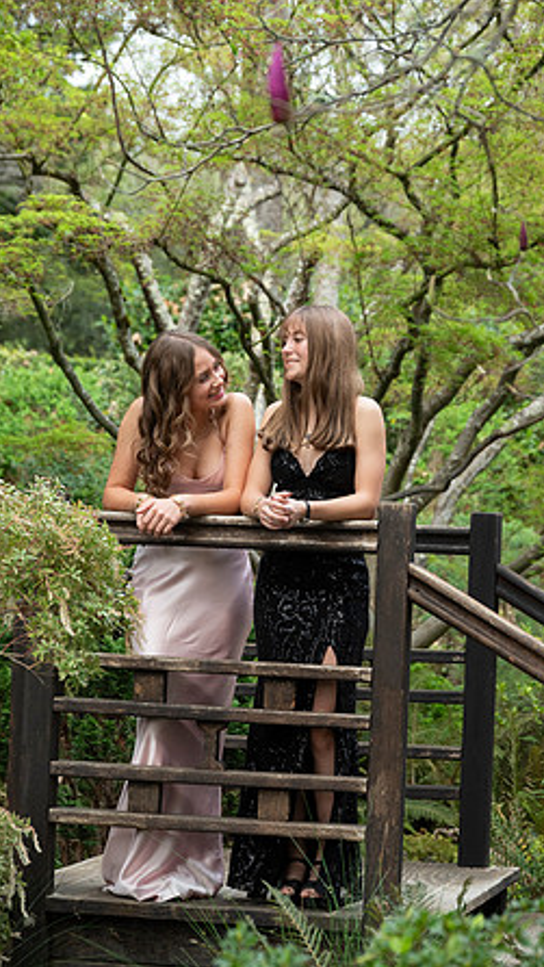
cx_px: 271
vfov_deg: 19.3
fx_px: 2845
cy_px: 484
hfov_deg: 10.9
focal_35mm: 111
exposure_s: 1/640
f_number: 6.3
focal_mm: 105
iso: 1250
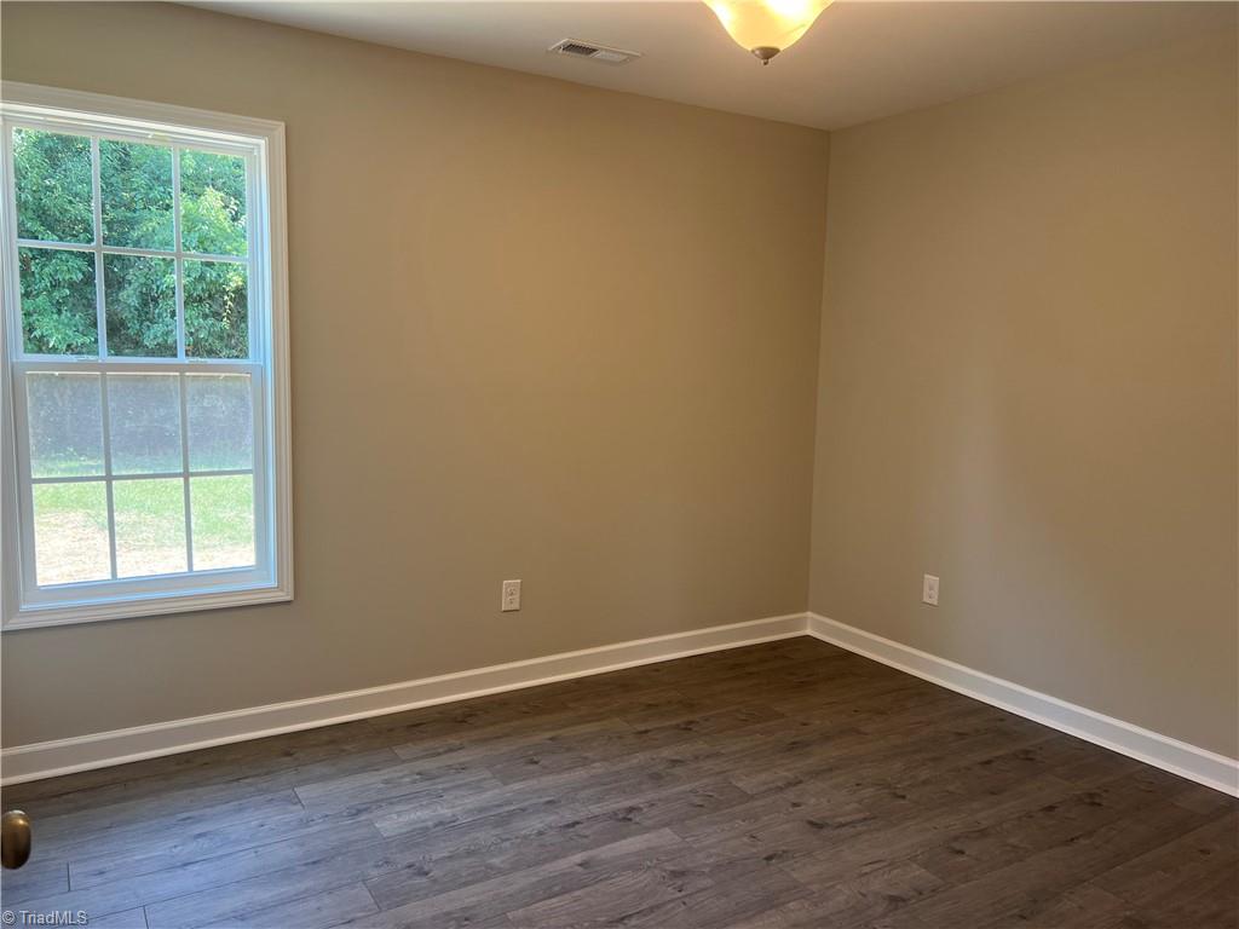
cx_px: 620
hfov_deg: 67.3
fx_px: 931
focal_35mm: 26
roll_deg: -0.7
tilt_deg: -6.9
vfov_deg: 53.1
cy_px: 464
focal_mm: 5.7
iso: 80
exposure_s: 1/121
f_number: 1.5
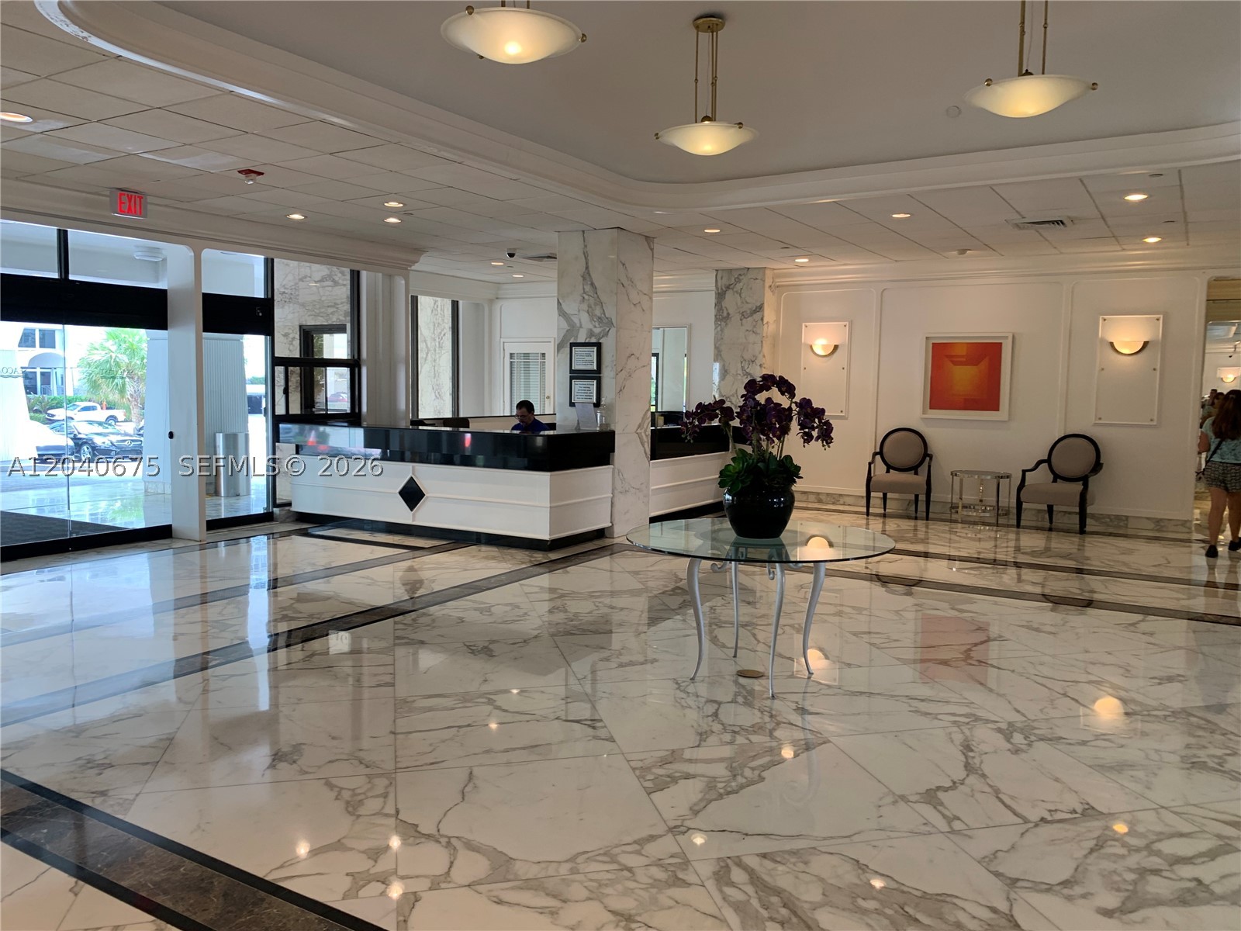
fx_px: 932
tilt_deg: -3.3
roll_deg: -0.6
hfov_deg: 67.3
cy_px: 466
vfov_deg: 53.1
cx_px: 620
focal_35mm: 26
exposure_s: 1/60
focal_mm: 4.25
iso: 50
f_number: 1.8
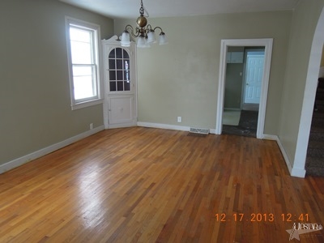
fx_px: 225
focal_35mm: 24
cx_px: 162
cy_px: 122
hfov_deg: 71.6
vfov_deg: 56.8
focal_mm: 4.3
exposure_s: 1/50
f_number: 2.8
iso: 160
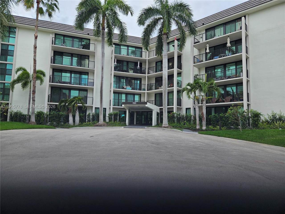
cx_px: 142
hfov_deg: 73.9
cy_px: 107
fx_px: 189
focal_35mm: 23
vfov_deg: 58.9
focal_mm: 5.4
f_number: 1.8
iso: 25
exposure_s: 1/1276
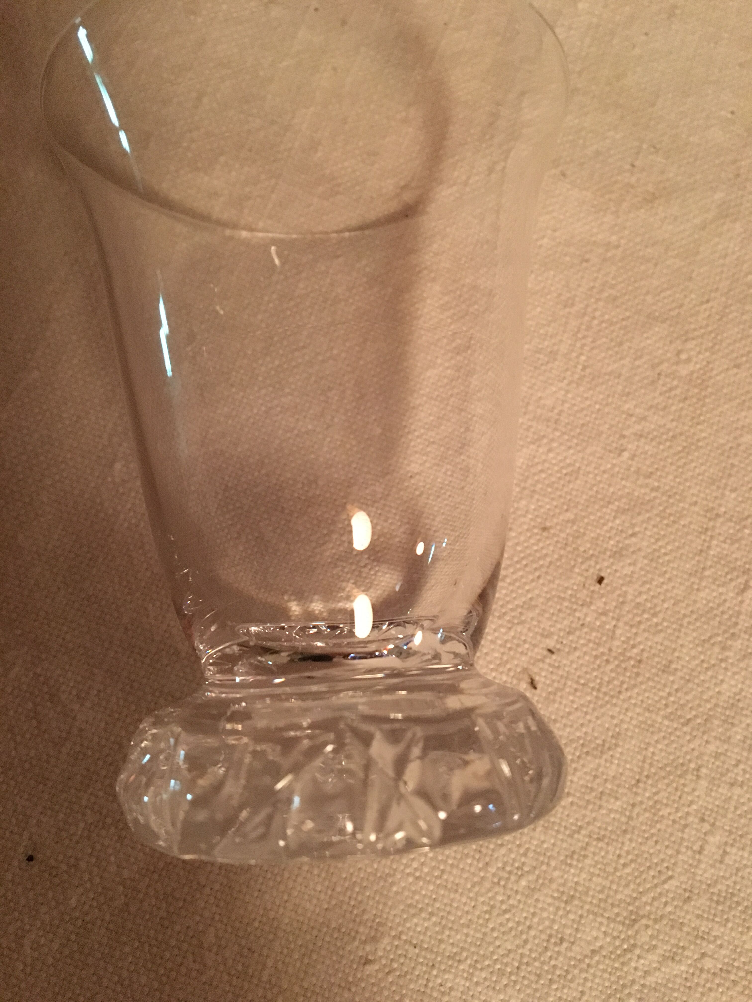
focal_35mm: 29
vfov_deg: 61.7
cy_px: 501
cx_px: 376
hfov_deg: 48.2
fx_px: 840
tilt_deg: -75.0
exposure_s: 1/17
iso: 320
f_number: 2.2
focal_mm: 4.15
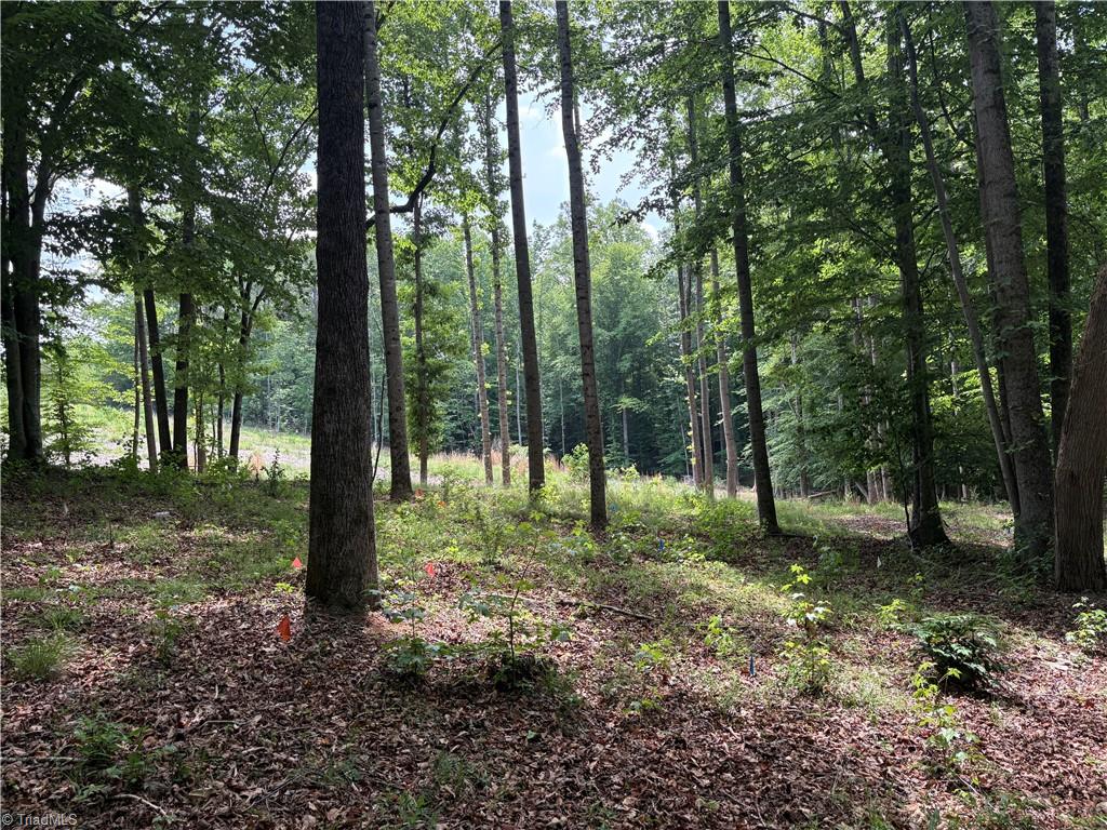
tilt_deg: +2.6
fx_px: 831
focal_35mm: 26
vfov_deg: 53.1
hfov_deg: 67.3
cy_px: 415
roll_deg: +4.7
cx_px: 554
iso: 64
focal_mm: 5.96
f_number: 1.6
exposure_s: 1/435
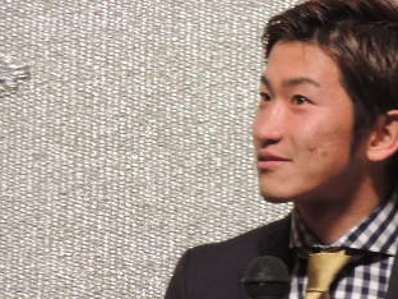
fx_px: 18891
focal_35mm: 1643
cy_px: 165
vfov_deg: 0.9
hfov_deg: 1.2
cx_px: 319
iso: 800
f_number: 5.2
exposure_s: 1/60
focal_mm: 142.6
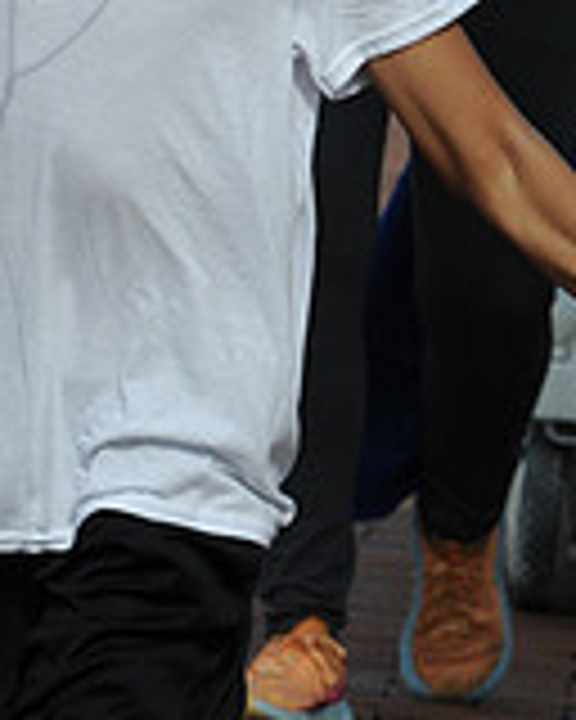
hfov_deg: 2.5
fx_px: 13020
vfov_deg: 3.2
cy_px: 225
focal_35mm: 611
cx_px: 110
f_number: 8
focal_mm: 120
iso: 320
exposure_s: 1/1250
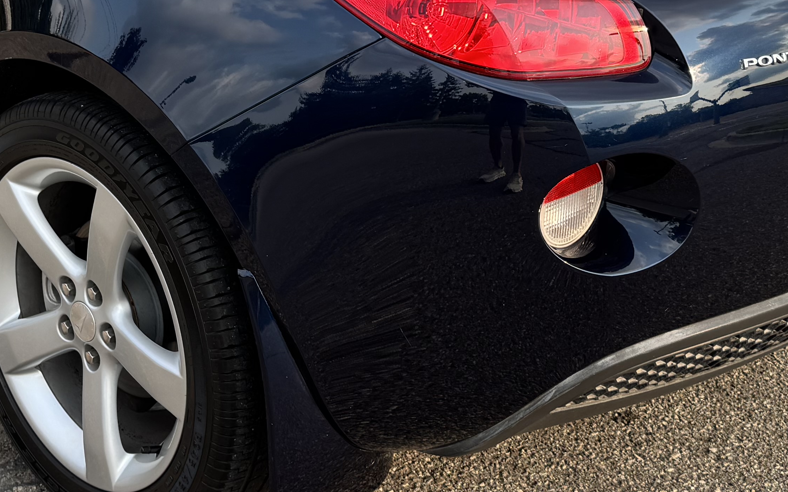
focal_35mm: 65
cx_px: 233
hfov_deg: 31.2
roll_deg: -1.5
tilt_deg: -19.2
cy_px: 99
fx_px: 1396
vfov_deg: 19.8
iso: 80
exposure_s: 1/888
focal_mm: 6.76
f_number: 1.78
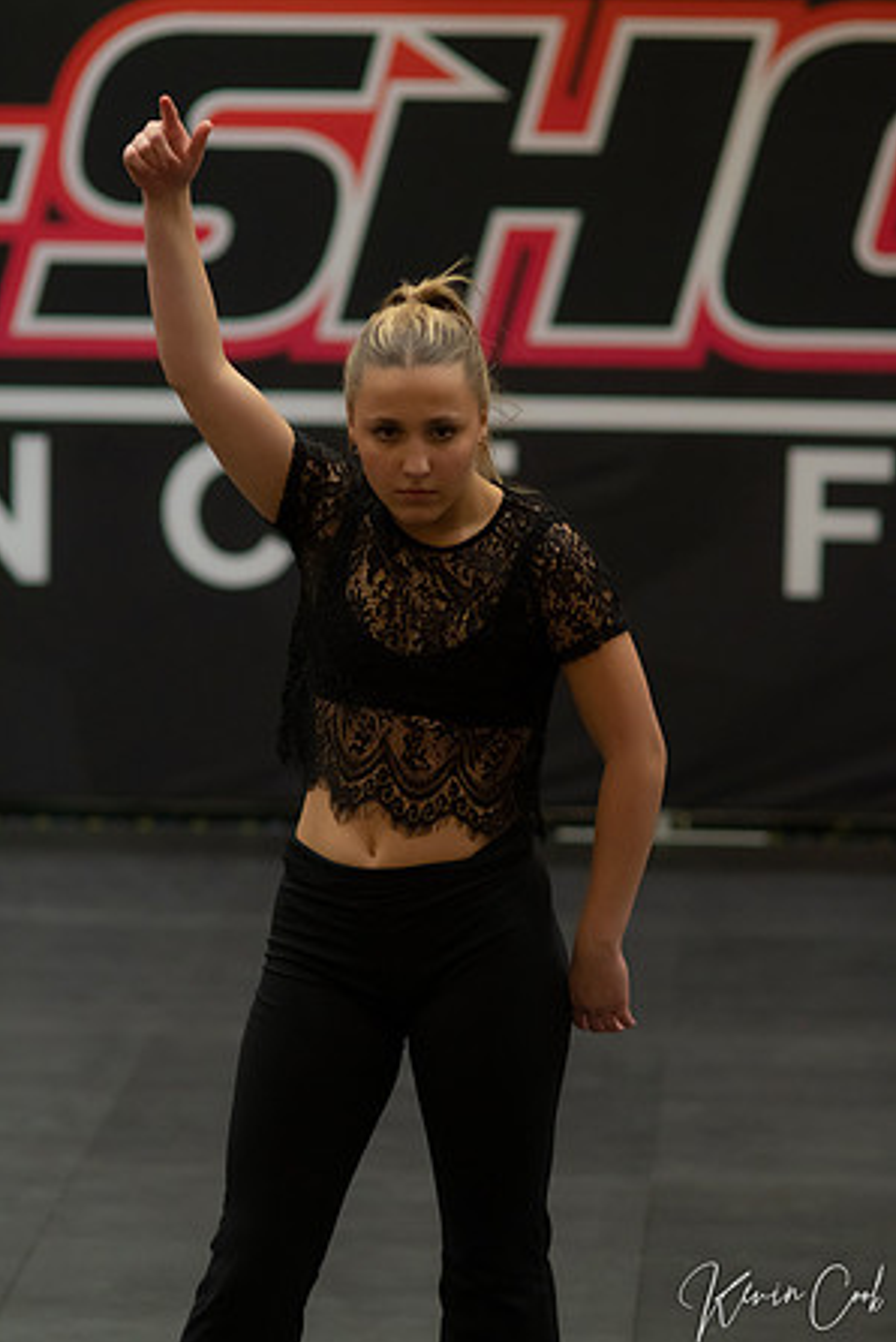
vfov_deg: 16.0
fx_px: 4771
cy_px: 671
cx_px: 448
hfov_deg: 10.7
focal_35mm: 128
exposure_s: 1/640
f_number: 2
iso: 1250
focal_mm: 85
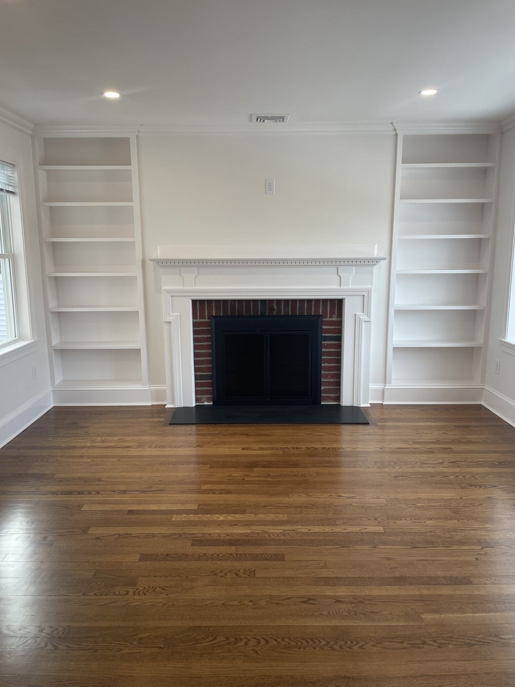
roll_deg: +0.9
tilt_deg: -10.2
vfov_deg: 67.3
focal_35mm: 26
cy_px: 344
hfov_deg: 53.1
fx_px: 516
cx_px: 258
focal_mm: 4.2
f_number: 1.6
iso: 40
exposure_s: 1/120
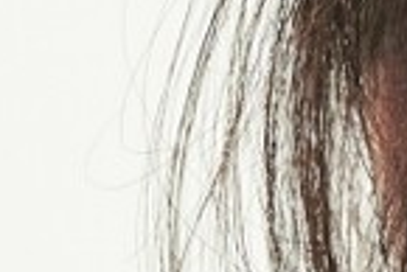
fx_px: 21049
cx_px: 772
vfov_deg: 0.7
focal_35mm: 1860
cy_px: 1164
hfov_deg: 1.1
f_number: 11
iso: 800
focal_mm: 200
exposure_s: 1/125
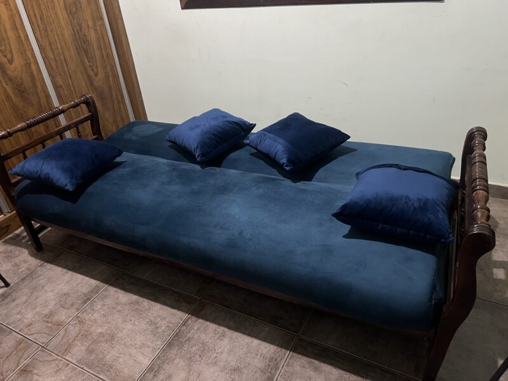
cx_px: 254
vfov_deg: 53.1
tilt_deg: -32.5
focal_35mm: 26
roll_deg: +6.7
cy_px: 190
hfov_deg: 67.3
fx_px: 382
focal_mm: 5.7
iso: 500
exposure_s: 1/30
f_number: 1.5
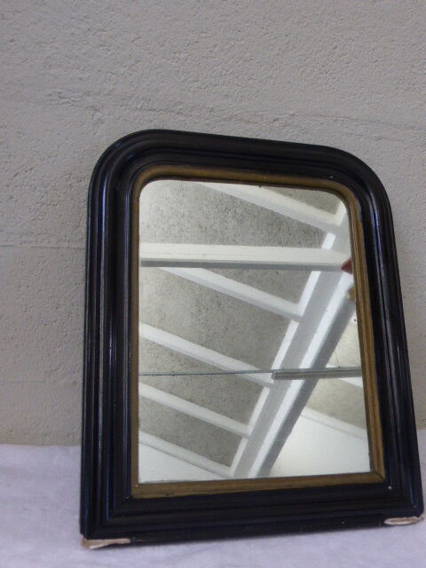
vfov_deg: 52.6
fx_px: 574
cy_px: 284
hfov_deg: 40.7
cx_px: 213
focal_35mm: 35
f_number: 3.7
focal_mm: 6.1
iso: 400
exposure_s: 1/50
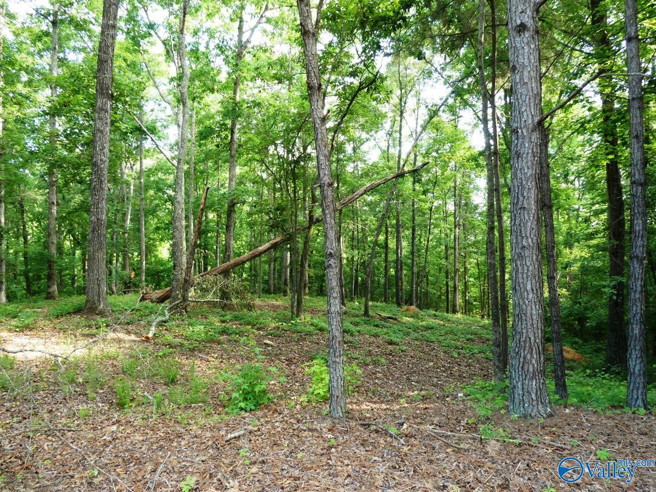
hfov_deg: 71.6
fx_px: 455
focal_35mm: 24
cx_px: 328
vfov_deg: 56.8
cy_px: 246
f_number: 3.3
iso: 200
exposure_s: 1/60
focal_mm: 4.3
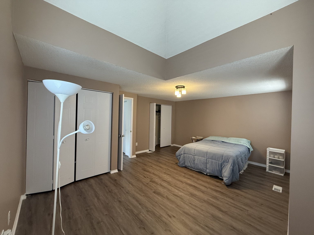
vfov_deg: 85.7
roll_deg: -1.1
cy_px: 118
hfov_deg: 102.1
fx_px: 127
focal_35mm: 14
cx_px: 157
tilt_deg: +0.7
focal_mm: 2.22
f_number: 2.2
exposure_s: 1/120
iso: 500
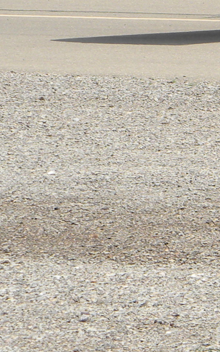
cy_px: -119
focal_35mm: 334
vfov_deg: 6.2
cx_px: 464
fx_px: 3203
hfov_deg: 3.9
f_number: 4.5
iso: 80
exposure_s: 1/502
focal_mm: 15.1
* * *
▶ _TO-DO ITEM_
The answer is the lines above from the one with "vfov_deg: 61.7" to the one with "focal_mm: 5.96", set down exactly, with no pictures.

▶ _RESULT_
vfov_deg: 61.7
cy_px: 501
cx_px: 376
hfov_deg: 48.2
fx_px: 840
tilt_deg: -75.0
exposure_s: 1/17
iso: 320
f_number: 2.2
focal_mm: 4.15
tilt_deg: +2.6
fx_px: 831
focal_35mm: 26
vfov_deg: 53.1
hfov_deg: 67.3
cy_px: 415
roll_deg: +4.7
cx_px: 554
iso: 64
focal_mm: 5.96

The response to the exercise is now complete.